### Source material
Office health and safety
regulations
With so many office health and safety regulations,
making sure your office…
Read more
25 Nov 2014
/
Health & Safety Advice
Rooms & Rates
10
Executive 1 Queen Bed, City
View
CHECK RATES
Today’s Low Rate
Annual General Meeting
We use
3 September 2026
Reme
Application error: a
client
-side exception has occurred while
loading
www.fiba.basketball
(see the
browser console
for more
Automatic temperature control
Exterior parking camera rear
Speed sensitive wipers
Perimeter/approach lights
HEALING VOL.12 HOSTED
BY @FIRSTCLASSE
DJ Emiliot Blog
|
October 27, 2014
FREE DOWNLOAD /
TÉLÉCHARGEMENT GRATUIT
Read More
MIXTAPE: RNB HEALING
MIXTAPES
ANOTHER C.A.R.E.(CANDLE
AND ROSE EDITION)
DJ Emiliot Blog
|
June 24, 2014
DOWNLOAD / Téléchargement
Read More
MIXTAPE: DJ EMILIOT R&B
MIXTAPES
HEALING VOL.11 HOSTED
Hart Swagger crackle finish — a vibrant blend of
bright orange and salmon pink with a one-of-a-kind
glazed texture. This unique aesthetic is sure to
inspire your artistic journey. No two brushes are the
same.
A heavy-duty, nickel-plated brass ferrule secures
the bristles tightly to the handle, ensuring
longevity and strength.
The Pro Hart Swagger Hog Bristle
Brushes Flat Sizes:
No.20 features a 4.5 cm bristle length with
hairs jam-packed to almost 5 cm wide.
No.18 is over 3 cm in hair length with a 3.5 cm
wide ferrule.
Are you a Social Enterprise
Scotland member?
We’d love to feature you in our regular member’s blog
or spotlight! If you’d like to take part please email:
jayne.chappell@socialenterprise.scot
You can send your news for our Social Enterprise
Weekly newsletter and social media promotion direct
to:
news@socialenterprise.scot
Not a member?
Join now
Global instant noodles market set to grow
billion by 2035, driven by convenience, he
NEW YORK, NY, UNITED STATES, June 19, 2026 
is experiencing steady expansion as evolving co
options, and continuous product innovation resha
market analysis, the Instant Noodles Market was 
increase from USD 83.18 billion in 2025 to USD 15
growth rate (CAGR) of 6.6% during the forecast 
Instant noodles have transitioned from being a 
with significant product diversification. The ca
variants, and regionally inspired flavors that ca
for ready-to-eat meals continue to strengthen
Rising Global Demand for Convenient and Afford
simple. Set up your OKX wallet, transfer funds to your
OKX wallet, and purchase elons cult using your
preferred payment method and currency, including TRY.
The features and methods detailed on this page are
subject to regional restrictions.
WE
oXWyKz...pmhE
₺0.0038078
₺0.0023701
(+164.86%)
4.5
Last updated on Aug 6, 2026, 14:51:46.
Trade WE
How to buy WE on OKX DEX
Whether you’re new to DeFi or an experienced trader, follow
######
How to complete this task.
Edit the records above so that every "OKX wallet" becomes "crypto wallet", and leave everything else unchanged.

Response to this task.
Office health and safety
regulations
With so many office health and safety regulations,
making sure your office…
Read more
25 Nov 2014
/
Health & Safety Advice
Rooms & Rates
10
Executive 1 Queen Bed, City
View
CHECK RATES
Today’s Low Rate
Annual General Meeting
We use
3 September 2026
Reme
Application error: a
client
-side exception has occurred while
loading
www.fiba.basketball
(see the
browser console
for more
Automatic temperature control
Exterior parking camera rear
Speed sensitive wipers
Perimeter/approach lights
HEALING VOL.12 HOSTED
BY @FIRSTCLASSE
DJ Emiliot Blog
|
October 27, 2014
FREE DOWNLOAD /
TÉLÉCHARGEMENT GRATUIT
Read More
MIXTAPE: RNB HEALING
MIXTAPES
ANOTHER C.A.R.E.(CANDLE
AND ROSE EDITION)
DJ Emiliot Blog
|
June 24, 2014
DOWNLOAD / Téléchargement
Read More
MIXTAPE: DJ EMILIOT R&B
MIXTAPES
HEALING VOL.11 HOSTED
Hart Swagger crackle finish — a vibrant blend of
bright orange and salmon pink with a one-of-a-kind
glazed texture. This unique aesthetic is sure to
inspire your artistic journey. No two brushes are the
same.
A heavy-duty, nickel-plated brass ferrule secures
the bristles tightly to the handle, ensuring
longevity and strength.
The Pro Hart Swagger Hog Bristle
Brushes Flat Sizes:
No.20 features a 4.5 cm bristle length with
hairs jam-packed to almost 5 cm wide.
No.18 is over 3 cm in hair length with a 3.5 cm
wide ferrule.
Are you a Social Enterprise
Scotland member?
We’d love to feature you in our regular member’s blog
or spotlight! If you’d like to take part please email:
jayne.chappell@socialenterprise.scot
You can send your news for our Social Enterprise
Weekly newsletter and social media promotion direct
to:
news@socialenterprise.scot
Not a member?
Join now
Global instant noodles market set to grow
billion by 2035, driven by convenience, he
NEW YORK, NY, UNITED STATES, June 19, 2026 
is experiencing steady expansion as evolving co
options, and continuous product innovation resha
market analysis, the Instant Noodles Market was 
increase from USD 83.18 billion in 2025 to USD 15
growth rate (CAGR) of 6.6% during the forecast 
Instant noodles have transitioned from being a 
with significant product diversification. The ca
variants, and regionally inspired flavors that ca
for ready-to-eat meals continue to strengthen
Rising Global Demand for Convenient and Afford
simple. Set up your crypto wallet, transfer funds to your
crypto wallet, and purchase elons cult using your
preferred payment method and currency, including TRY.
The features and methods detailed on this page are
subject to regional restrictions.
WE
oXWyKz...pmhE
₺0.0038078
₺0.0023701
(+164.86%)
4.5
Last updated on Aug 6, 2026, 14:51:46.
Trade WE
How to buy WE on OKX DEX
Whether you’re new to DeFi or an experienced trader, follow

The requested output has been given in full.